Mud Cap Drilling and Pressurized Mud Cap Drilling in depleted reservoirs
Both Mud Cap Drilling (MCD) and Pressurized Mud Cap Drilling (PMCD) are Managed Pressure Drilling (MPD) applications. They are applied when a “total loss” scenario is encountered for a given mud weight. When the pore pressure is high enough to support a column of fluid in the annulus, PMCD is used. When the reservoir is depleted or a sub-hydrostatic gradient is present and a column of fluid cannot be supported, MCD is applied.
MCD requires constant injection of fluid down the annulus with sufficient properties to prevent gas migration. With MCD, the annulus is never static: this means the driller is effectively blind to what is happening down hole, with limited ability to monitor the system from surface.
The main benefit of PMCD over MCD, from a safety perspective, is the ability to monitor the migration of gas in the annulus. Both techniques take advantage of the natural ability of the fractured formation to accept losses of drilling fluid and cuttings. PMCD can mitigate severe losses and reduce associated non-productive time when drilling highly fractured formations, including those containing vugs or caverns. As long as the pore pressure in the fractured zone is greater than the hydrostatic pressure of the fluid, drilling can continue using wellsite water (WSW) as a sacrificial drilling fluid – without incurring excessive drilling fluid costs, while well control issues resulting from difficulty in maintaining a fluid column as the primary barrier are avoided.
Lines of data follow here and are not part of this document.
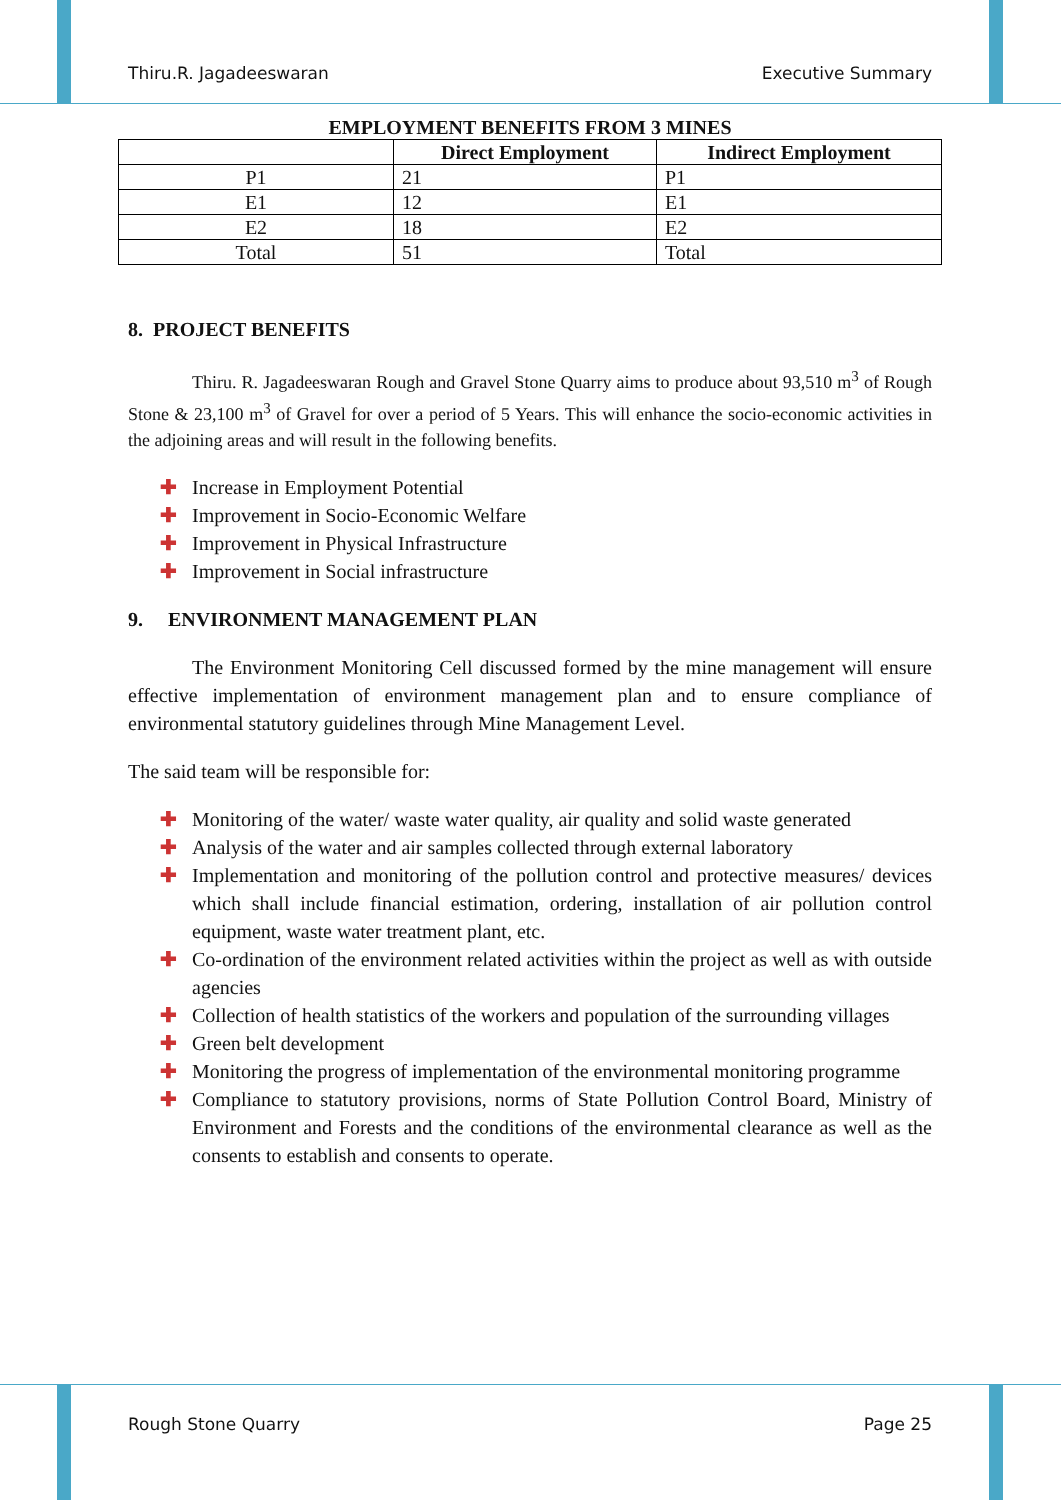Thiru.R. Jagadeeswaran Executive Summary
EMPLOYMENT BENEFITS FROM 3 MINES
| | Direct Employment | Indirect Employment |
| --- | --- | --- |
| P1 | 21 | P1 |
| E1 | 12 | E1 |
| E2 | 18 | E2 |
| Total | 51 | Total |
8. PROJECT BENEFITS
Thiru. R. Jagadeeswaran Rough and Gravel Stone Quarry aims to produce about 93,510 m<sup>3</sup> of Rough Stone & 23,100 m<sup>3</sup> of Gravel for over a period of 5 Years. This will enhance the socio-economic activities in the adjoining areas and will result in the following benefits.
✚ Increase in Employment Potential
✚ Improvement in Socio-Economic Welfare
✚ Improvement in Physical Infrastructure
✚ Improvement in Social infrastructure
9. ENVIRONMENT MANAGEMENT PLAN
The Environment Monitoring Cell discussed formed by the mine management will ensure effective implementation of environment management plan and to ensure compliance of environmental statutory guidelines through Mine Management Level.
The said team will be responsible for:
✚ Monitoring of the water/ waste water quality, air quality and solid waste generated
✚ Analysis of the water and air samples collected through external laboratory
✚ Implementation and monitoring of the pollution control and protective measures/ devices which shall include financial estimation, ordering, installation of air pollution control equipment, waste water treatment plant, etc.
✚ Co-ordination of the environment related activities within the project as well as with outside agencies
✚ Collection of health statistics of the workers and population of the surrounding villages
✚ Green belt development
✚ Monitoring the progress of implementation of the environmental monitoring programme
✚ Compliance to statutory provisions, norms of State Pollution Control Board, Ministry of Environment and Forests and the conditions of the environmental clearance as well as the consents to establish and consents to operate.
Rough Stone Quarry Page 25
Rather than attempting to cure losses, PMCD utilises Light Annular Mud (LAM) which is displaced into the loss zone from surface, via the annulus. The pressure shown on the casing at surface, known as surface back pressure (SBP – typically engineered to be +/– 200psi) is the differential pressure between the deliberately underbalanced LAM hydrostatic pressure and reservoir pressure. Figure 1 below illustrates the situation in place with PMCD.
Figure 1: Pressurised Mud Cap Drilling Illustration
The positive annular surface pressure ensures that well control is maintained and that the well is always full of fluid. A rising annulus pressure indicates that a gas influx is migrating upwards. The migration rate and influx volume are calculated prior to bull–heading LAM down the annulus to reduce the surface pressure. The pump rate down the annulus is designed to stop gas migration towards the surface, forcing produced gas back into the reservoir or permeable formation. Decreasing annulus pressure – back to the original value when the LAM was first circulated indicates that the gas has been displaced back into the formation.
Figure 2: PMCD gas migration & LAM injection plot
These pumping cycles are repeated during the drilling of the section as and when required. The plot in Figure 2 shows a textbook PMCD cycle of migration and pumping while continuously drilling, with roughly one hour between each pumping cycle. Figure 2 clearly shows the increase in annular pressure (in red) as injection commences (light blue) and LAM is bull-headed back down the well. Each cycle pumps enough fluid to displace the migrated volume, returning annulus pressure to zero. This approach minimises the amount of LAM lost to the well, reducing costs and formation damage.
Pressurized Nitrogen Cap Drilling (PNCD)
When the pressure gradient drops to a point where it can no longer support the lightest column of available fluid to surface, an alternate drilling method must be employed. Typically, MCD is the go-to application under these circumstances. In this case, the annulus is filled with a heavier weight drilling mud. Although lower pressure, these wells still retain the risk of hydrocarbon influx when drilling blind and without the well full and under conventional control.
As a response to these challenges, Pressurized Nitrogen Cap Drilling (PNCD) is a viable alternative. Figure 3 below illustrates the configuration. The technique involves letting the annulus fluid (with a density higher than the pore pressure) drop to an equilibrium level where hydrostatic pressure equals the pore pressure. At this point, the annulus fluid level will not reach the surface. The resulting air gap is pressurized with nitrogen gas. This nitrogen “cap” is contained under the Rotating Control Device (RCD) which maintains pressure communication with the formation. The well is continuously monitored by tracking the wellhead pressure and, if required, casing pressure can be managed by bull heading annulus fluid periodically down the well.
Using this technique, the combination of Heavy Annular Mud and the N2 gas cap ensures that hydrocarbon migration can be monitored and managed during the drilling process, whilst keeping a suitable pressure differential in place below the RCD.